Sur les frais liés à l’instance :
Il y a lieu, dans les circonstances de l’espèce, de mettre à la charge de l’Etat une somme de 1 000 euros à verser à M. B… sur le fondement des dispositions de l’article L. 761-1 du code de justice administrative.
O R D O N N E :
Article 1er :
L’exécution de la décision du 18 février 2026, par laquelle le préfet des Hauts-de-Seine a classé a sans suite la demande de titre de séjour portant la mention « salarié » de M. B… est suspendue jusqu’à ce qu’il soit statué au fond sur sa légalité.
Article 2 :
Il est enjoint au préfet des Hauts-de-Seine, d’une part, de réexaminer la situation de M. B… dans un délai d’un mois à compter de la notification de la présente ordonnance, et, d’autre part, de lui délivrer un récépissé de demande de titre de séjour l’autorisant à travailler, dans un délai de quinze jours à compter de la notification de la présente ordonnance, et ce jusqu’à ce qu’il soit statué sur la requête au fond.

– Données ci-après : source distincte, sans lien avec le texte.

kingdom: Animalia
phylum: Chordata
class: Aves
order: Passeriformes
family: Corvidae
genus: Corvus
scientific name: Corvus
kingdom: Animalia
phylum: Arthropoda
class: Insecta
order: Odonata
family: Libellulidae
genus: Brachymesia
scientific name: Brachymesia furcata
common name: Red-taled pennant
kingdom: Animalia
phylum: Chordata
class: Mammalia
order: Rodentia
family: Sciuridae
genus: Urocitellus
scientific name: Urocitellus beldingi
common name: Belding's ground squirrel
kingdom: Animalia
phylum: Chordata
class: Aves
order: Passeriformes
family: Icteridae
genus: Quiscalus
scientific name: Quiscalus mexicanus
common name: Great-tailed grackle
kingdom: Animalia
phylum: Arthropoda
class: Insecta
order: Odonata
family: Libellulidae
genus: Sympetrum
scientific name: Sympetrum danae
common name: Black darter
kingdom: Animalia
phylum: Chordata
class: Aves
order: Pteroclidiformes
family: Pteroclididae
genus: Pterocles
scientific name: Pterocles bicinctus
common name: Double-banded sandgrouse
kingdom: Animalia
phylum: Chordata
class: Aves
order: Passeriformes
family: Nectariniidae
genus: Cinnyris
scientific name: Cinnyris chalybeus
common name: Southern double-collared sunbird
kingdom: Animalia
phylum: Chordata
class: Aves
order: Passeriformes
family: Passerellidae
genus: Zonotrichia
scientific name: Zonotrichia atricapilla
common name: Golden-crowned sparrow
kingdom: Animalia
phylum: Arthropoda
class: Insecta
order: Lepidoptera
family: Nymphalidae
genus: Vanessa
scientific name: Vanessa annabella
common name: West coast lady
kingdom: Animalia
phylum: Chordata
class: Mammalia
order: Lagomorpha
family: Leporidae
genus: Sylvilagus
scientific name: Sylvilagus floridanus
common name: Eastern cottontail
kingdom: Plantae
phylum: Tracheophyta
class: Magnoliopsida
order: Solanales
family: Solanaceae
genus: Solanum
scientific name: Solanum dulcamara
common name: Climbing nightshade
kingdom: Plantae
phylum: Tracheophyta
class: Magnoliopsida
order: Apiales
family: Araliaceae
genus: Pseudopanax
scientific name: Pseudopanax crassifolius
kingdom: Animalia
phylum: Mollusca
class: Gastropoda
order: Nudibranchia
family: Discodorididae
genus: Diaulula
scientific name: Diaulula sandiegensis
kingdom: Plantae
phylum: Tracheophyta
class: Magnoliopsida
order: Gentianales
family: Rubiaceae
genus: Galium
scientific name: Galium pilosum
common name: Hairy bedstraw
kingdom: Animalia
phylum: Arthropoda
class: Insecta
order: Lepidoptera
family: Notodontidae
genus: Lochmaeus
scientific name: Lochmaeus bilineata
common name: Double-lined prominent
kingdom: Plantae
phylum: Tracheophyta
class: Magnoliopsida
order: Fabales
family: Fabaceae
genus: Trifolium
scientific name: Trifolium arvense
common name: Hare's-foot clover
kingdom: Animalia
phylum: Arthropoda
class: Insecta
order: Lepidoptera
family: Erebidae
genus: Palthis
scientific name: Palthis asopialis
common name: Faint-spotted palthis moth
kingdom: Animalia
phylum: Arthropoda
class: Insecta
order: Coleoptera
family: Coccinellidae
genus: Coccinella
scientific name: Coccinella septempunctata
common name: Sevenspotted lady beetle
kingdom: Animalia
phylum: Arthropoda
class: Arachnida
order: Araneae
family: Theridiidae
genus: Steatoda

Article 3 : L’Etat versera à M. B… une somme de 1 000 euros en application des dispositions de l’article L. 761-1 du code de justice administrative.
Article 4 :
Le surplus des conclusions de la requête de M. B… est rejeté.
Article 5 :
La présente ordonnance sera notifiée à M. A… B… et au ministre de l’intérieur.
Copie en sera adressée au préfet des Hauts-de-Seine.
Fait à Cergy, le 8 avril 2026.
La juge des référés,
signé
E. Rolin
La République mande et ordonne au ministre de l’intérieur en ce qui le concerne ou à tous commissaires de justice à ce requis en ce qui concerne les voies de droit commun contre les parties privées, de pourvoir à l’exécution de la présente décision.